Metadata-Version: 2.1
Name: ensmallen
Version: 0.6.1
Requires-Dist: toml~=0.10.0
Requires-Dist: downloaders
Requires-Dist: compress_json
Requires-Dist: environments_utils
Requires-Dist: userinput
Requires-Dist: tqdm
Requires-Dist: pandas
Keywords: python,rust,graph,random,walk
Author: Luca Cappelletti <cappelletti.luca94@gmail.com>, Tommaso Fontana <tommaso.fontana.96@gmail.com>
Author-email: Luca Cappelletti <cappelletti.luca94@gmail.com>, Tommaso Fontana <tommaso.fontana.96@gmail.com>
License: MIT
Requires-Python: >=3.6
Description-Content-Type: text/markdown; charset=UTF-8; variant=GFM
Project-URL: Source Code, https://github.com/LucaCappelletti94/ensmallen

# Python Bindings

## How to install this
This project is currently work in progress, and is to be considered for all
intents and porposes an **alpha** version.

To install the **latest (alpha) release**, run the following:

```bash
pip install ensmallen
```

## Compile the bindings
The project uses PyO3 and maturin.
You need nightly rust in order to compile PyO3.
This could be done by running:
```
curl --proto '=https' --tlsv1.2 -sSf https://sh.rustup.rs | sh --default-toolchain nightly --profile default -y
```

Then we need to install maturin with:
```
cargo install maturin
```

And finally we can create the Wheels with:
```
maturin build --release
```

The wheels will be located in `./target/wheels/`.

### Compile the bindings for multiple Python versions

By default maturin will build for the installed python version.

To install other Python versions just run:
```bash
wget https://www.python.org/ftp/python/${PYTHON_VERSION}/Python-${PYTHON_VERSION}.tar.xz
tar -xf Python-${PYTHON_VERSION}.tar.xz
(cd Python-${PYTHON_VERSION}; ./configure --enable-optimizations; make -j$(nproc); make -j$(nproc) install)
```
Where `${PYTHON_VERSION}` is the choosen version, such as `3.8.3` or `3.6.10`.

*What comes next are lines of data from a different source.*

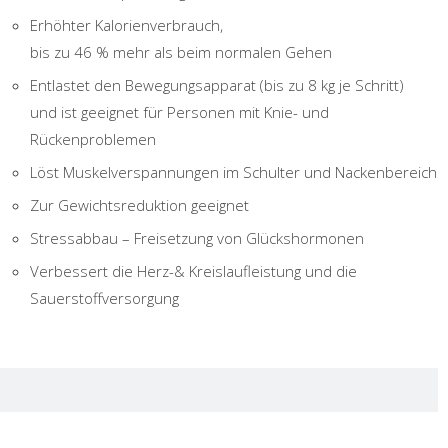
Erhöhter Kalorienverbrauch,
bis zu 46 % mehr als beim normalen Gehen
Entlastet den Bewegungsapparat (bis zu 8 kg je Schritt)
und ist geeignet für Personen mit Knie- und
Rückenproblemen
Löst Muskelverspannungen im Schulter und Nackenbereich
Zur Gewichtsreduktion geeignet
Stressabbau – Freisetzung von Glückshormonen
Verbessert die Herz-& Kreislaufleistung und die
Sauerstoffversorgung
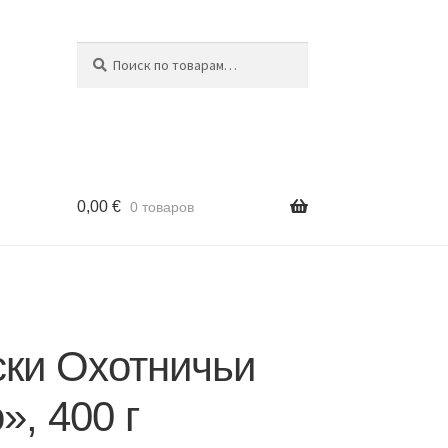
Поиск
Искать:
0,00
€
0 товаров
ски Охотничьи
», 400 г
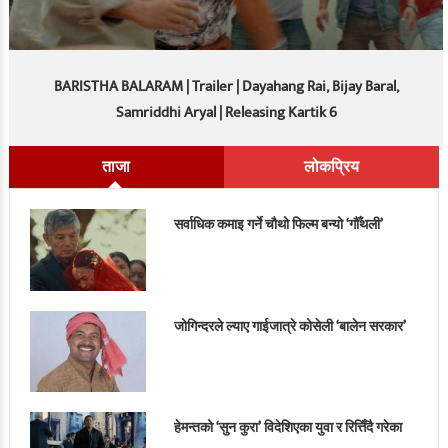
BARISTHA BALARAM | Trailer | Dayahang Rai, Bijay Baral,
Samriddhi Aryal | Releasing Kartik 6
ताजा
लोकप्रिय
सर्वाधिक कमाइ गर्ने चौथो फिल्म बन्यो ‘गौँथली’
जोगिन्दरले ल्याए गाईजात्रे कोसेली ‘बालेन सरकार’
हेमन्तको ‘सुन कुरा’ विदेशिएका युवा र रित्तिँदै गरेका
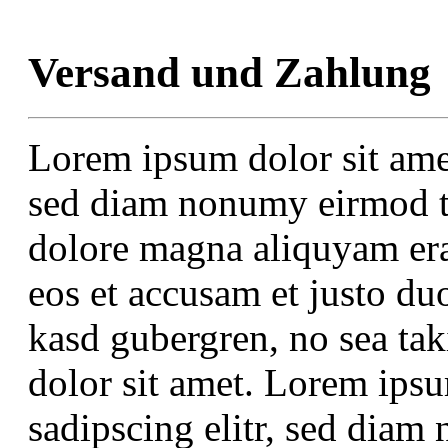
Versand und Zahlung
Lorem ipsum dolor sit amet
sed diam nonumy eirmod te
dolore magna aliquyam era
eos et accusam et justo duo
kasd gubergren, no sea ta
dolor sit amet. Lorem ipsu
sadipscing elitr, sed dia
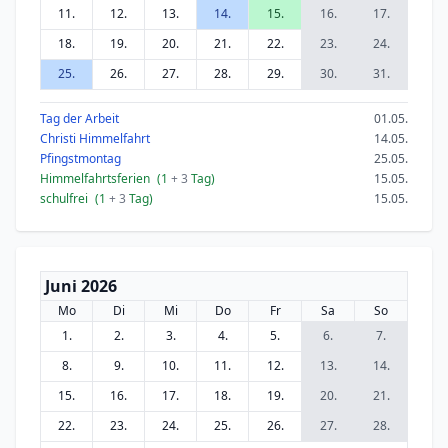
11.
12.
13.
14.
15.
16.
17.
18.
19.
20.
21.
22.
23.
24.
25.
26.
27.
28.
29.
30.
31.
Tag der Arbeit
01.05.
Christi Himmelfahrt
14.05.
Pfingstmontag
25.05.
Himmelfahrtsferien
(1
+ 3
Tag)
15.05.
schulfrei
(1
+ 3
Tag)
15.05.
Juni 2026
Mo
Di
Mi
Do
Fr
Sa
So
1.
2.
3.
4.
5.
6.
7.
8.
9.
10.
11.
12.
13.
14.
15.
16.
17.
18.
19.
20.
21.
22.
23.
24.
25.
26.
27.
28.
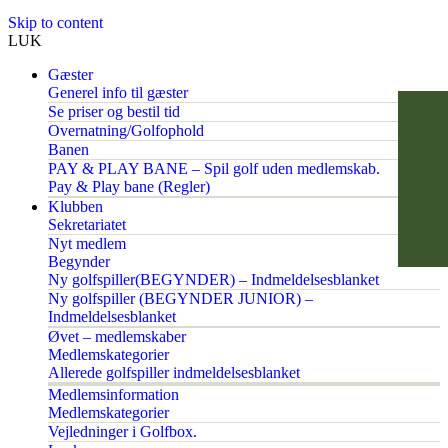
Skip to content
LUK
Gæster
Generel info til gæster
Se priser og bestil tid
Overnatning/Golfophold
Banen
PAY & PLAY BANE – Spil golf uden medlemskab.
Pay & Play bane (Regler)
Klubben
Sekretariatet
Nyt medlem
Begynder
Ny golfspiller(BEGYNDER) – Indmeldelsesblanket
Ny golfspiller (BEGYNDER JUNIOR) –
Indmeldelsesblanket
Øvet – medlemskaber
Medlemskategorier
Allerede golfspiller indmeldelsesblanket
Medlemsinformation
Medlemskategorier
Vejledninger i Golfbox.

## Solving the GLIBC__2.29__ not found error
This means that the linux package were built on a system with a really new Libc version.
This can be solved by compiling your own bindings.
In order to be compatible with as many systems as possible, we suggest to build them on the official Manylinux1 docker.

# Compiling the bindings for Linux to push them to Pipy
In order to make the wheels usable by any linux system we must follow the `manylinux2010` standard. We used to support `manylinux1` but rust no longer support Glibc 2.5 so we had to bump it to the next standard.

To specify for which versions you wish to build the bindings just modify the folliowing line inside of `./ensmallen/setup/DockerFileManyLinux2010`:
```docker
ENV PATH /opt/python/cp36-cp36m/bin/:/opt/python/cp37-cp37m/bin/:/opt/python/cp38-cp38/bin/:/opt/python/cp39-cp39/bin/:$PATH
```

This can be done by building the bindings inside a centos5 docker with:
```bash
git clone https://github.com/LucaCappelletti95/ensmallen
cd ensmallen
make build_manylinux2010 python_manylinux2010
```

The result wheels will be in `./ensmallen/bindings/python/target/wheels/`.

A wheel will be created for each version of python, this is configurable in the Dockerfile `./ensmallen/setup/DockerFileManylinux2010` in a ENV var.